KPK dan Tjahjo Kumolo Saling Lempar soal Nasib 75 Pegawai yang Tak Lolos Tes ASN

UU KPK hasil revisi, UU 19/2019, telah mengamanatkan pegawai KPK beralih status menjadi ASN. Alih status pegawai KPK menjadi ASN wajib dilaksanakan maksimal 2 tahun sejak UU 19/2019 berlaku pada 17 Oktober 2019.
Sebagai dampak ketentuan tersebut, KPK memproses alih status pegawai menjadi ASN. Salah satunya dengan melaksanakan asesmen tes wawasan kebangsaan (TWK) terhadap 1.351 pegawai KPK. Hasilnya, 75 pegawai tak lolos.
KPK menyatakan, nasib 75 pegawai yang tak lolos tes ASN ditentukan usai berkoordinasi dengan KemenPANRB dan BKN.
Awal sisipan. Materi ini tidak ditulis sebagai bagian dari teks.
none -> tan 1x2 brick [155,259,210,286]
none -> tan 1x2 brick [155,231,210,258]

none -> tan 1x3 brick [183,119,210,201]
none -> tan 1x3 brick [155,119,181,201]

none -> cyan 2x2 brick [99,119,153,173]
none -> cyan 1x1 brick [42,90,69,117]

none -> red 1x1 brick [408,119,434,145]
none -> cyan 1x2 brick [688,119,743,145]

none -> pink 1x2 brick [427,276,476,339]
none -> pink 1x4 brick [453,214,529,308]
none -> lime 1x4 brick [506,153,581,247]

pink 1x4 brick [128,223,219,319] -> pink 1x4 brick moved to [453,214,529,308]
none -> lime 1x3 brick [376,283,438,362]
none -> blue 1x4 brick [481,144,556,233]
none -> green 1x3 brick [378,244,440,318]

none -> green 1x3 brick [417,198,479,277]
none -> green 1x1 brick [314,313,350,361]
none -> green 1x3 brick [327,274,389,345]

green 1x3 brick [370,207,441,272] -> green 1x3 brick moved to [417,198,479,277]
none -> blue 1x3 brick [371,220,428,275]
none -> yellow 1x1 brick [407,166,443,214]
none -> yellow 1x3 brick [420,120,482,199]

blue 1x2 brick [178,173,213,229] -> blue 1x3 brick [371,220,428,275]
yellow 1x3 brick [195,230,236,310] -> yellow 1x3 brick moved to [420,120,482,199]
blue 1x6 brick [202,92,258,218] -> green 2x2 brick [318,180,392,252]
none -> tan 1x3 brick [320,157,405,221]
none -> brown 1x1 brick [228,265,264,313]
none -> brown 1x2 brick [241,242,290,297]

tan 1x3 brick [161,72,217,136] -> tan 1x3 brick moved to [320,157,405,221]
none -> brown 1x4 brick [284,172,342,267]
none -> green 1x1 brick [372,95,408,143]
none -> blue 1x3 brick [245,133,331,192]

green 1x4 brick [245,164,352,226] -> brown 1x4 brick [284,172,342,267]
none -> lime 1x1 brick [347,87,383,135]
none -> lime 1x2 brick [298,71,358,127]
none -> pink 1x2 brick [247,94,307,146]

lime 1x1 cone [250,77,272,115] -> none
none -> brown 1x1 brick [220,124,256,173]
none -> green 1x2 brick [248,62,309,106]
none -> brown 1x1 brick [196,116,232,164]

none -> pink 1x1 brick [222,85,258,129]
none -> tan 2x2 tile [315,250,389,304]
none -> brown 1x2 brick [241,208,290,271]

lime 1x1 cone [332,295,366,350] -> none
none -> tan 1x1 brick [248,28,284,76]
"Selama belum ada penjelasan dari KemenPAN RB dan BKN, KPK tidak akan memberhentikan 75 pegawai yang dinyatakan tidak memenuhi syarat," ujar Sekjen KPK, Cahya Harefa, dalam konferensi pers di Gedung Merah Putih, Jakarta, pada Rabu (5/5).
Cahya pun menepis kabar pegawai KPK yang tak lolos tes TWK ASN akan dipecat.
"Perlu kami tegaskan bahwa KPK sampai saat ini tidak pernah menyatakan melakukan pemecatan terhadap pegawai yang dinyatakan tidak memenuhi syarat sampai dengan keputusan lebih lanjut sesuai dengan perundang-undangan terkait ASN," jelasnya.
Namun, dikonfirmasi terpisah, MenPANRB, Tjahjo Kumolo, menyatakan keputusan nasib 75 pegawai tersebut merupakan kewenangan KPK.
"Ini kan intern rumah tangga KPK," ujar Tjahjo kepada wartawan.
Tjahjo menegaskan KemenPANRB tak ikut dalam proses TWK tersebut, lantaran rangkaian tes dilakukan KPK bekerja sama dengan BKN.
Setelah hasil TWK diserahkan BKN, kata Tjahjo, seharusnya KPK bisa menentukan nasib para pegawai yang tak lolos.
Ia heran mengapa kini KPK seolah menyerahkan nasib para pegawai tersebut kepada KemenPANRB.
"Hasil diserahkan ke pimpinan KPK, ya, sudah selesai. Kok dikembalikan ke KemenPANRB, dasar haknya apa," kata Tjahjo mempertanyakan.